Economie

Fiscus beschermt monumentaal pand

Veel belastingplichtigen zullen een dezer maanden weer hun jaarlijkse aangifteverplichtingen voldoen door het indienen van de aangifte inkomstenbelasting. Ondanks het feit dat de Nederlandse belastingmoraal buitengewoon goed is, wil niemand te veel belasting betalen.

Bram Cornelissen
24 February 2011 08:19Gewijzigd op 14 November 2020 13:49
Foto ANP
Foto ANP

Door gebruik te maken van de juiste fiscale faciliteiten in de Wet op de inkomstenbelasting kun je al snel een belastingvoordeel behalen. De belangrijkste faciliteit hiervoor, opgebouwd uit meerdere aftrekposten, is de persoonsgebonden aftrek.

De persoonsgebonden aftrek is voor de overheid bij uitstek een instrument om bepaalde economische activiteiten te stimuleren. Omdat de Nederlandse overheid –vanuit (cultuur)historisch perspectief– belang hecht aan het in stand houden van rijksmonumenten, zijn kosten van monumentenpanden in beginsel en onder voorwaarden dan ook fiscaal aftrekbaar.
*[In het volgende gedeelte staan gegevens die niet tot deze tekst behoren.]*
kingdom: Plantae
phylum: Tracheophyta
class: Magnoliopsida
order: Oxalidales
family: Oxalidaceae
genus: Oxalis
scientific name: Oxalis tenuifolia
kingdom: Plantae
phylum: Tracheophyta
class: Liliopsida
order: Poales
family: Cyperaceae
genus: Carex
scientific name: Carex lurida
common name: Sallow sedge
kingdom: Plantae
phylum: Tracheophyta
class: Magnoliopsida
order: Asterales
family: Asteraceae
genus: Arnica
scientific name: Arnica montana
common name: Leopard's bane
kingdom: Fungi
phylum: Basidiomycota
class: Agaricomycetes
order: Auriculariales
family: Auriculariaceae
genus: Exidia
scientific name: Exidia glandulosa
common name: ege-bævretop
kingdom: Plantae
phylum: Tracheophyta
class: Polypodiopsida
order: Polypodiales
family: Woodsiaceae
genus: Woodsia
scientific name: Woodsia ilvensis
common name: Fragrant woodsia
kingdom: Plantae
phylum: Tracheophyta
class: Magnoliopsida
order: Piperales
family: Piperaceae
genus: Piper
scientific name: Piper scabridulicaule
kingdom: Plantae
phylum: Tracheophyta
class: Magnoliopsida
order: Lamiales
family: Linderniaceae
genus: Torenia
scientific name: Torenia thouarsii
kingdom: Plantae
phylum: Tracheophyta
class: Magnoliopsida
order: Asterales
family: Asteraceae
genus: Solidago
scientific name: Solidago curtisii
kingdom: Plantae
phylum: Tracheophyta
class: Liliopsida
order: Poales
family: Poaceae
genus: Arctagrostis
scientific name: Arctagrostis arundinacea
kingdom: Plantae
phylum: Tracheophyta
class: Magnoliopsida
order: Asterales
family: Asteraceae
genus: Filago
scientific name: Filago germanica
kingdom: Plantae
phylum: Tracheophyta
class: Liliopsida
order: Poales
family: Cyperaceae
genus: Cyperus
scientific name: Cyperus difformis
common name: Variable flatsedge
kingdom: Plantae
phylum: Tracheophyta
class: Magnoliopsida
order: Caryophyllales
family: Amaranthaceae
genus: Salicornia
Niet voor elk pand geldt de aftrekpost. Een monumentenpand in de zin van deze fiscale faciliteit is een pand dat is vermeld in een zogenaamd monumentenregister. De aftrek van uitgaven aan monumentenpanden ziet enkel op het monument en dus niet op gebouwen die niet in een register staan ingeschreven. De minister van Cultuur wijst monumenten aan, die in de registers kunnen worden ingeschreven.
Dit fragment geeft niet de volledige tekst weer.